- **Short problem 1**
According to the text on waterfloods, what cost savings per well do unfractured horizontal water injectors potentially offer?

— Start Text —

The redevelopment of our Viking waterfloods in Eagle Lake and Kerrobert continues to show positive results, supporting further waterflood capital allocation in the future. In Eagle Lake, 3 (2.9 net) Q1/17 wells drilled in the southeast extension of the waterflood are still producing at an average rate of 225 bbls/d per well after 90 days of production with no decline to date. These wells have cumulative recoveries of 16 Mbbls of oil per well after 90 days of production which is 25% above our 1.5 ERH resource type curve (12 Mbbls). At Kerrobert, we now have multiple examples of the positive impacts of the waterflood from the optimization of our injection profiles. This provides the potential for further upside from our ongoing injection expansion project that will see us convert an additional 4 horizontal and 14 vertical wells to water injection in the 2H/17.
West Central Alberta
In West Pembina, we drilled 8 (6.9 net) wells of which 6 (5.2 net) were ERH wells focused on the redevelopment of one of our operated legacy waterflood units (Cynthia Cardium Unit #1). The program included the drilling of our first unfractured horizontal water injector. The potential benefits of unfractured horizontal water injectors are cost savings of approximately $0.5 million to $0.75 million per well and better sweep efficiencies. Early indications are encouraging and could have significant implications for our Cardium pool recovery efficiencies and economic returns. We will continue the redevelopment of this Unit and anticipate a broader implementation of this injection strategy in 2018 once we have fully assessed the operational results.

— End Text —

- **Short problem 2**
Reproduce the specimen rows below, starting with the line that contains "order: Caryophyllales" and continuing through the line that contains "scientific name: Adiantum cultratum".

— Start Material for the task —

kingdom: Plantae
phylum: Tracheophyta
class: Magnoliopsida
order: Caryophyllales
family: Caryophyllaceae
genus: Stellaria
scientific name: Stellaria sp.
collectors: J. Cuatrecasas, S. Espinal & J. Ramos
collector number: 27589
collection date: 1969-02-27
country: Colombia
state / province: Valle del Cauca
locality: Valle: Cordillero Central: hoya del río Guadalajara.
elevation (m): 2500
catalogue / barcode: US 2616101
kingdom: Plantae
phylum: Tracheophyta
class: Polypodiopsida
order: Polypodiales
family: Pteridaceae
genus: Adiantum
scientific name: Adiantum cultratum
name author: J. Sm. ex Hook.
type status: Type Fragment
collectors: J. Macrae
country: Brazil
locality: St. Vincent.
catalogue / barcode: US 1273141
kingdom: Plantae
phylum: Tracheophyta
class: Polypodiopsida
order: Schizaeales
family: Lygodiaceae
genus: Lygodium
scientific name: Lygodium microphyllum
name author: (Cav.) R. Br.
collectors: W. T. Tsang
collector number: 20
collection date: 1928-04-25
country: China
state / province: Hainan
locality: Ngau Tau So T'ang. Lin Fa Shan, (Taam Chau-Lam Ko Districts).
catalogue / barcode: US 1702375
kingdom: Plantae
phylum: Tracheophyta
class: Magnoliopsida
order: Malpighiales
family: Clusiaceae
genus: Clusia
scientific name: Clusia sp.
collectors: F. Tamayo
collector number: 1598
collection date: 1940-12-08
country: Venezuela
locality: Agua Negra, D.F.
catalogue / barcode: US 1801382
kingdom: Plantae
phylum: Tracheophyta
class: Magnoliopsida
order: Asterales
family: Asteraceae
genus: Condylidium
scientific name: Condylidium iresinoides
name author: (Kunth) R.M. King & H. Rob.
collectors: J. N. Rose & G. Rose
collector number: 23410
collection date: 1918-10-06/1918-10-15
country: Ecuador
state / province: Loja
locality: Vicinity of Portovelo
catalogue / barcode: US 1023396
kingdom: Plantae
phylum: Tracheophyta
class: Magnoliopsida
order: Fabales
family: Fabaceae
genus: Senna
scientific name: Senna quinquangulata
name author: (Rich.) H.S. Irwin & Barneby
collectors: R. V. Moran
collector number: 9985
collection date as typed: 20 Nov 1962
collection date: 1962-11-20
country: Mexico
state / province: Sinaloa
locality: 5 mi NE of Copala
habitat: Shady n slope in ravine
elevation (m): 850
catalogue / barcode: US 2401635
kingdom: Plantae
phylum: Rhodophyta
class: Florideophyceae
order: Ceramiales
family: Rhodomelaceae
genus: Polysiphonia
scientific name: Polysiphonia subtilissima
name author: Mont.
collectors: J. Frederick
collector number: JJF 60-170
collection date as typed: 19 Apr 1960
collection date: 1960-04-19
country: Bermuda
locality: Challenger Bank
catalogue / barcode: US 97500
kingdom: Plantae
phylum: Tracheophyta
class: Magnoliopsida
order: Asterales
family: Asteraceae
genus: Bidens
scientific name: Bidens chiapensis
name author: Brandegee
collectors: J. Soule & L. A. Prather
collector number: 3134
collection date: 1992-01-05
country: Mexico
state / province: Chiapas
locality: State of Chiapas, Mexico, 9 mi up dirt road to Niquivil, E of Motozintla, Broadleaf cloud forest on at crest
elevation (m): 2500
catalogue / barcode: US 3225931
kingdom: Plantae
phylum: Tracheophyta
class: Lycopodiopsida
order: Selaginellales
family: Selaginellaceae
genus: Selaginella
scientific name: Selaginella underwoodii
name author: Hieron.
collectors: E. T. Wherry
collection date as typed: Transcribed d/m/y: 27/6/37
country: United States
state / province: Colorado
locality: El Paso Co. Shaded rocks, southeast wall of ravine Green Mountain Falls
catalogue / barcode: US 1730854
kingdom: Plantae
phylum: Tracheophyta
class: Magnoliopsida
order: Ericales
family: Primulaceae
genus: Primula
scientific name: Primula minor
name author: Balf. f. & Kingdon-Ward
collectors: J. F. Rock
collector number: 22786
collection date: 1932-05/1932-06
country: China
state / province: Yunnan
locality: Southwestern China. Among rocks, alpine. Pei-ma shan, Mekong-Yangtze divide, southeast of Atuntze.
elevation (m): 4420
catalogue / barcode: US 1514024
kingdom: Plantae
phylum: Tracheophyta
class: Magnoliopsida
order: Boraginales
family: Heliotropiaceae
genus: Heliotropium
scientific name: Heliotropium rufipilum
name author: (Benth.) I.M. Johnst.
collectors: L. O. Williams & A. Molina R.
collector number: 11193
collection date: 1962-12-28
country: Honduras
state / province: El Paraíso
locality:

— End Material for the task —

- **Response 1**
Approximately $0.5 million to $0.75 million per well.

- **Response 2**
order: Caryophyllales
family: Caryophyllaceae
genus: Stellaria
scientific name: Stellaria sp.
collectors: J. Cuatrecasas, S. Espinal & J. Ramos
collector number: 27589
collection date: 1969-02-27
country: Colombia
state / province: Valle del Cauca
locality: Valle: Cordillero Central: hoya del río Guadalajara.
elevation (m): 2500
catalogue / barcode: US 2616101
kingdom: Plantae
phylum: Tracheophyta
class: Polypodiopsida
order: Polypodiales
family: Pteridaceae
genus: Adiantum
scientific name: Adiantum cultratum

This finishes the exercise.